Renewable electricity production needs to grow eight times faster than the current rate to help limit global heating, according to a report.
The International Renewable Energy Agency (Irena) said urgent action was needed to keep pace with rising demand for electricity, which could require a total investment of $131tn in renewables by 2050.
Francesco La Camera, the director general of Irena, said the “window of opportunity” to achieve the goals of the Paris climate agreement was closing fast.
“The recent trends show that the gap between where we are and where we should be is not decreasing but widening. We are heading in the wrong direction,” La Camera said. “We need a drastic acceleration of energy transitions to make a meaningful turnaround. Time will be the most important variable to measure our efforts.”
The agency’s outlook report says keeping a lid on rising temperatures will require electricity to surpass fossil fuels as the dominant source of energy before 2050, as more economies electrify transport and heating to help cut carbon emissions.
Clean electricity will also be in high demand to produce “green hydrogen” to burn in heavy industry and manufacturing plants where direct electrification is not possible.
The surge in electricity use could mean that electric power will make up just over half of all energy consumed by 2050, compared with 21% in 2018. Fossil fuels have made up almost two-thirds of energy consumption in recent years but may be reduced to 10% by 2050.
The agency believes that the world had already passed its peak oil demand before the slump in the market for transport fuels during the coronavirus pandemic, and gas should peak within the next three years.

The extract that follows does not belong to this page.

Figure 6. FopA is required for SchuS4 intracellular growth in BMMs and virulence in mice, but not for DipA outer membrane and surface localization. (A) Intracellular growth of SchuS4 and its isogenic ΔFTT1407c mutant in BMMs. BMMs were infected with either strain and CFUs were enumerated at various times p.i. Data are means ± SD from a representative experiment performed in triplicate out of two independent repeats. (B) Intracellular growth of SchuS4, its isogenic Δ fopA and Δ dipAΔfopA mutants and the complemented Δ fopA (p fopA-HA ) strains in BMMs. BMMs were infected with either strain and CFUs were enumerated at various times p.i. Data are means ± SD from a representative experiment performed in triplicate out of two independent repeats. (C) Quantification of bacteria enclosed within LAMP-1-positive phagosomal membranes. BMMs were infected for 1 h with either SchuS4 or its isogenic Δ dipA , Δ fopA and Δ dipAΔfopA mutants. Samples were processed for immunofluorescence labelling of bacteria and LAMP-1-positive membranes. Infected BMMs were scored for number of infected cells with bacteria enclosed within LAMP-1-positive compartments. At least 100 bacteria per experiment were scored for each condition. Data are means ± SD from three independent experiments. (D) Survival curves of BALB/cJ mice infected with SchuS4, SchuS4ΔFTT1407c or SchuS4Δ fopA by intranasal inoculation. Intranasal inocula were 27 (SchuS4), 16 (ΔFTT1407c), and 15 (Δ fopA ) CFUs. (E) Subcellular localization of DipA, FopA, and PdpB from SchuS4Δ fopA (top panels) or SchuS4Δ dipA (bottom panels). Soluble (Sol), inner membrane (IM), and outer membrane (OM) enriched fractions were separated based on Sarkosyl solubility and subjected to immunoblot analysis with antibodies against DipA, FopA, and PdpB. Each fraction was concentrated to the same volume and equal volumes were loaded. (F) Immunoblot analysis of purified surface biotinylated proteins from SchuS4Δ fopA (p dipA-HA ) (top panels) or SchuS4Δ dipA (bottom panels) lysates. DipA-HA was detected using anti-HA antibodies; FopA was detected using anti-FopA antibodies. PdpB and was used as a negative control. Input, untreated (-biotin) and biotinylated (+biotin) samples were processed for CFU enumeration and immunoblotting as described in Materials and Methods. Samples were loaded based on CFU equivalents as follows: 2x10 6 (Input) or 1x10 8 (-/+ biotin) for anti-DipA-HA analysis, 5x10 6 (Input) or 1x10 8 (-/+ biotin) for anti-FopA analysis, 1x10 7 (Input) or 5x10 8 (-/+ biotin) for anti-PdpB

Irena’s scenario is in stark contrast to the future modelled by the oil and gas giant Shell, which predicts that demand for gas will continue to climb until the mid-2030s at the earliest before beginning to decline.
The agency expects oil to decline to 4% of the world’s energy use by 2050, gas to peak in 2025 before falling to 6%, and coal to fall to 2% by the middle of the century.
La Camera said there were “several favourable elements” that could hasten the transition to a clean energy system. The economies responsible for more than half of the world’s global carbon emissions have pledged to become carbon neutral by 2050, financial markets and investors are turning towards sustainable investments, and Covid-19 has demonstrated the risks in tethering economies to the financial fate of fossil fuels, he said.
“As governments pump huge sums in bailouts and recovery, investment must support energy transition. It is time to act and countries can lead the way with policies for a climate-safe, prosperous and just energy system fit for the 21st century,” La Camera said.